But this has only been the case in some Western countries over the past few years. Prior to 2003, there were only a handful of other nations, at peace, that had such a high-profile private security industry. One such country was the Russian Federation – although many would argue that with the ongoing conflict in Chechnya, Dagestan and Ingushetia, and the occasional terrorist activity in Russia’s capital, the country has never really been at peace.
Since the fall of communism, private security in Russia has grown significantly and is now a multibillion-pound industry. During the years of communism, there were no private security companies, only special military units set up and funded by the government for specific and specialised purposes.

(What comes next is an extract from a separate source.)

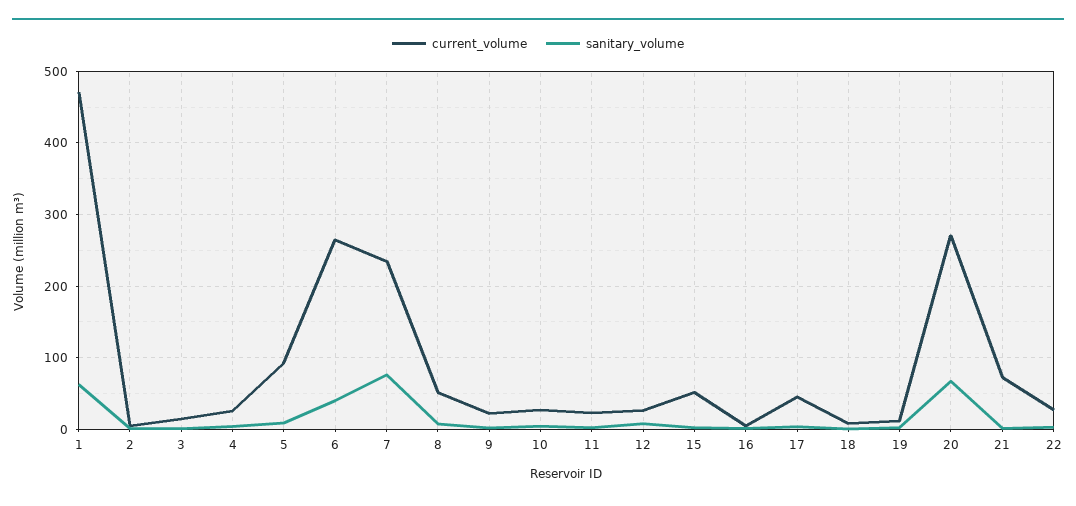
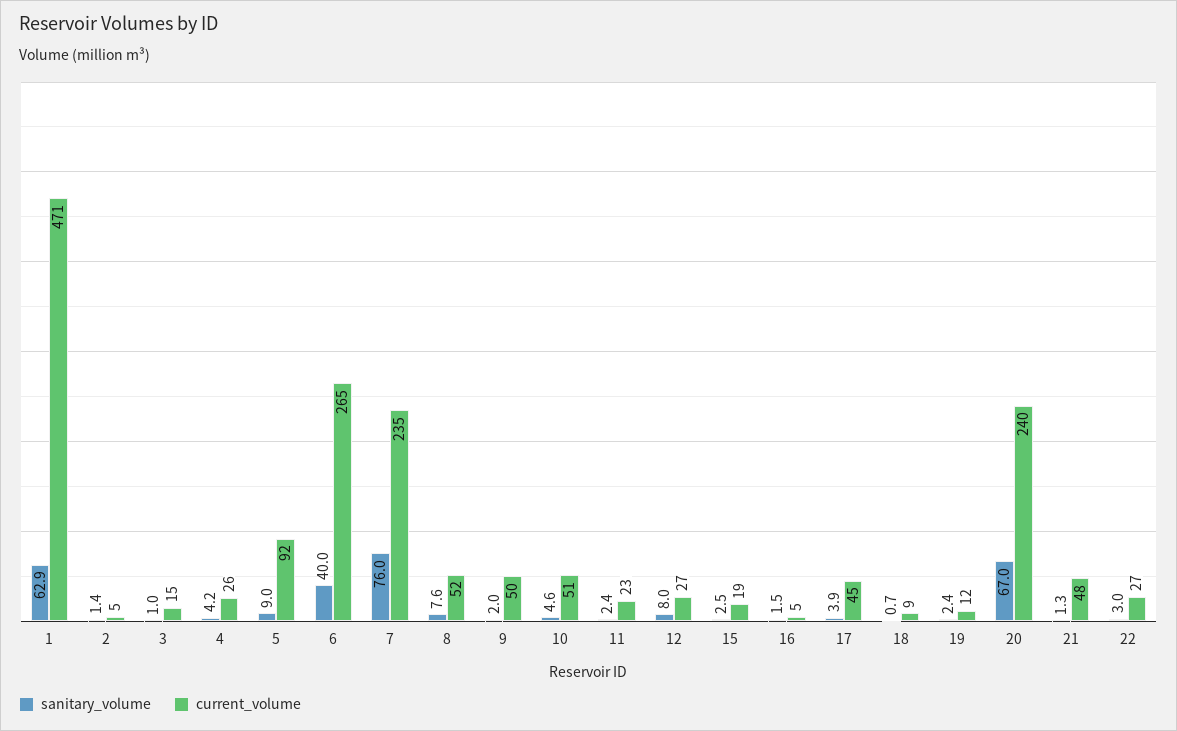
current_volume, 9: 20 -> 50
current_volume, 10: 30 -> 51
current_volume, 15: 50 -> 19
current_volume, 20: 270 -> 240
current_volume, 21: 70 -> 48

Because there was little or no crime and everything was owned by the state, there was no real need to protect anything, as there was no obvious threat. And those very few petty criminals who did exist were generally quickly caught and sent off to the Gulags of Siberia, where they usually ended their days building roads on a diet of dried bread.
During communist rule, it was the government who were the criminals, and they controlled everything anyway. But once communism fell, it was a free-for-all, and by fuck did you have to protect what you had. Without protection, a business – any business – would have had no chance whatsoever of surviving. Even a small corner shop had to have armed guards standing at the entrance, nervously eyeing up all and sundry.

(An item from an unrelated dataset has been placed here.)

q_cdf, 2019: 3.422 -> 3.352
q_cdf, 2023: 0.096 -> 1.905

I fondly remember the very first Russian nightclub I visited on one of my very first trips to Moscow. I was in the country meeting the directors of a company called Centurion VI, at that time a major player in the private security industry. I was planning a forthcoming security operation with a banker who I had been tasked to protect. After a hearty meal at a restaurant that they said they owned on the outskirts of the city, I was invited on to a nightclub with a couple of the bodyguards whom I was going to be working with. Having already sampled the delights of Russian women, I eagerly agreed, hoping that I could at least see some wondrous female forms – even if I was in Russia on business and therefore couldn’t touch . . . well, shag.
The nightclub was behind the now demolished Intourist hotel at the bottom of Tverskaya Street, a few minutes’ walk from Red Square. As we approached the club, two menacing-looking doormen stood guard outside, each brandishing AK-47s. I am not easily intimidated, but even I drew a deep breath at nightclub doormen with AK-47s and asked myself why were we not allowed to work the doors with these kind of tools back in the UK – now can you imagine what that would be like!
The doormen obviously knew the people I was with, and we were quickly recognised and received a warm, enthusia
stic welcome. I just smiled and nodded eagerly, not understanding a word and hoping to God that they were really being kind and welcoming and not planning to decapitate me and sell my remains for a few roubles to feed the poor beggars found on every street corner. This was one sad thing that I immediately noticed in the newly capitalist regime – there were beggars everywhere.
I spent the rest of that evening huddled in a smoky corner with four slightly insane-looking, chain-smoking, vodka-swilling, pissed Russian bodyguards, who thought it was terribly funny to unholster their weapons, swirl them around their fingers, gunslinger style, while shouting ‘cowboy’ at the top of their voices and pointing them at the other extremely scared customers. Needless to say, by the end of the evening we were the only ones left in the club, apart from a bevy of the most gorgeous girls, who were either dancing in front of us or cuddled up around with their tits hanging out and tight shorts up their arses. They were all so beautiful and were obviously paid to stay late and entertain us – but I never saw one rouble pass hands that evening, so I have no idea who paid for what, or if in fact anything was paid for. That was Moscow in the early 1990s.
Moscow is undoubtedly addictive; anyone who has been there will almost certainly agree. At first, you enter the country with trepidation and apprehension – after all, Moscow is Moscow: corrupt and criminal, crazy and callous – but you then have to be dragged screaming back to the airport a few days, or weeks, or months, or years, later. To this day, I still believe that there is nowhere like it in the world, but back then when everything was new and exciting, when you could do anything and there was little or no accountability, Moscow was simply fantastic.
Shortly after joining the Worldwide Federation of Bodyguards (WFB) as an international trainer, we decided to set up and run a training course in Moscow. After a few years of coming and going, I had developed quite an extensive network of unique contacts within the security industry. If you wanted armed bodyguards with machine guns, I could do it. If you wanted to blue-light it down the middle of major highways, I could do that for you too. If you wanted someone to disappear, no doubt that could also be arranged. Killed someone and got caught with the still-smoking gun in your hands? No worries. In fact, in societies like those, almost anything could be arranged and sorted for a fee – nothing was impossible.